German shipping giant Hapag-Lloyd has reported a more than tenfold rise in profits over the past nine months, citing record freight rates amid scarce transport capacity and robust demand.
The company attributed the surge in profits mostly to higher freight rates driven by “persistently high demand for container transport” coupled with scarce transport capacity.
Average freight rates have jumped 66 percent to $1,818 per 20-foot equivalent standard container units (TEU) in the January-September 2021 period compared to the same period last year.
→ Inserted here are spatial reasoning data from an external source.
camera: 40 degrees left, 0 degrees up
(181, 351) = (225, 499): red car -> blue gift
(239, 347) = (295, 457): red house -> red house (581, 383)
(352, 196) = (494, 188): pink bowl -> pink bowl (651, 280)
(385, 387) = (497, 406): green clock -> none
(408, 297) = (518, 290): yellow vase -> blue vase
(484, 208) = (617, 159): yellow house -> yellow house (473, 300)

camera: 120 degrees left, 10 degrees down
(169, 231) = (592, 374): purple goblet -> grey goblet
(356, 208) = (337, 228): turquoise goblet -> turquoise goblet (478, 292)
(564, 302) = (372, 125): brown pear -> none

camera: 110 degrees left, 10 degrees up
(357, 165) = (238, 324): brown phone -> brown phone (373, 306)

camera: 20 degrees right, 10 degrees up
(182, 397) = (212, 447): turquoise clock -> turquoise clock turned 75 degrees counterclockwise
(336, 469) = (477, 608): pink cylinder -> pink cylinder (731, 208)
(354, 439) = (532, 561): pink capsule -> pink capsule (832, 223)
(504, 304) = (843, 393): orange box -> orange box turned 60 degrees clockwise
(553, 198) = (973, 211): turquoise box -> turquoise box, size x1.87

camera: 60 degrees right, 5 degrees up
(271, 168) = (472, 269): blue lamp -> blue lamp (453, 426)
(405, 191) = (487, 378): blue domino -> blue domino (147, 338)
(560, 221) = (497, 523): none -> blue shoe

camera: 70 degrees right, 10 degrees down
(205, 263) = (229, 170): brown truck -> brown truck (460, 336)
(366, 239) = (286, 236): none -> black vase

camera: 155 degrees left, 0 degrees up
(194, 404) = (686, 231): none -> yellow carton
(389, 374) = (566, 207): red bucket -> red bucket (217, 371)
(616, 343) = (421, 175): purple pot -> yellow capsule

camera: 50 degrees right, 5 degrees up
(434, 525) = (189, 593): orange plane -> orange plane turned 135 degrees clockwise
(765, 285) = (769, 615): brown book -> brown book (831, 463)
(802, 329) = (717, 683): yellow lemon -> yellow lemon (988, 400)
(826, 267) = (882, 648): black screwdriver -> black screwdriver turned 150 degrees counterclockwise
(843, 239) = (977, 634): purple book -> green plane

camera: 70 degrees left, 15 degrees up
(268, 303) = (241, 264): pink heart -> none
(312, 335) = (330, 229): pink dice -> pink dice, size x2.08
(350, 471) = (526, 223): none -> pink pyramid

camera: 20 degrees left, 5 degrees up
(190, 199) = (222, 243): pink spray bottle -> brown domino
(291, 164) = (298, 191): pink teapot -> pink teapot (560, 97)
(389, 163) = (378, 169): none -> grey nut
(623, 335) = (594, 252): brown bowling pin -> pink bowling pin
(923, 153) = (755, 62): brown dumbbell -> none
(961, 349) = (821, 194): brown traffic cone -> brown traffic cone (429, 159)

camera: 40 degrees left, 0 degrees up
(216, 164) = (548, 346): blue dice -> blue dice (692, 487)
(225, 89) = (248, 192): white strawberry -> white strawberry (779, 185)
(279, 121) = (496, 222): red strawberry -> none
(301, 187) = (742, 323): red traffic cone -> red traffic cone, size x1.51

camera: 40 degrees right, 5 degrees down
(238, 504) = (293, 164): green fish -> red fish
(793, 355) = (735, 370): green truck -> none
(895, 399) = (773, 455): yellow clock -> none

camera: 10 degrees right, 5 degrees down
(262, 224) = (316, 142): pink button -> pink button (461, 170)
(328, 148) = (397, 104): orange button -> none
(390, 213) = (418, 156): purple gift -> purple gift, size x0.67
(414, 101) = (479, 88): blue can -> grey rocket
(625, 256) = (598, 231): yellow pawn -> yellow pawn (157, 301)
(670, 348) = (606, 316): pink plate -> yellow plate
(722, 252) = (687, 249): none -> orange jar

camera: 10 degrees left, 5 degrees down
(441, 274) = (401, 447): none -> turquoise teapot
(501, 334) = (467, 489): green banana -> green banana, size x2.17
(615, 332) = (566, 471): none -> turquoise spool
“This unfortunately also creates additional operational burdens for carriers, ports, and terminals—but, most importantly, for customers worldwide,” Jansen said.
Jansen said his company would do “everything in our power” to help resolve logjams at ports and other transportation bottlenecks “through targeted investments and flexible capacity management.”
On an earnings call, Jansen told analysts that higher efficiency could ease waiting times at ports and help alleviate some of the supply snarls.
“There is a lot that still can be done in terms of efficiency, not only on the terminal side but also the ability to deliver boxes to customers,” Jansen said on the call.
“That would allow us to get rid of some of the congestion,” he said of the disruptions resulting from unexpected demand spurts, labor shortages, and traffic snarl-ups amid the coronavirus pandemic.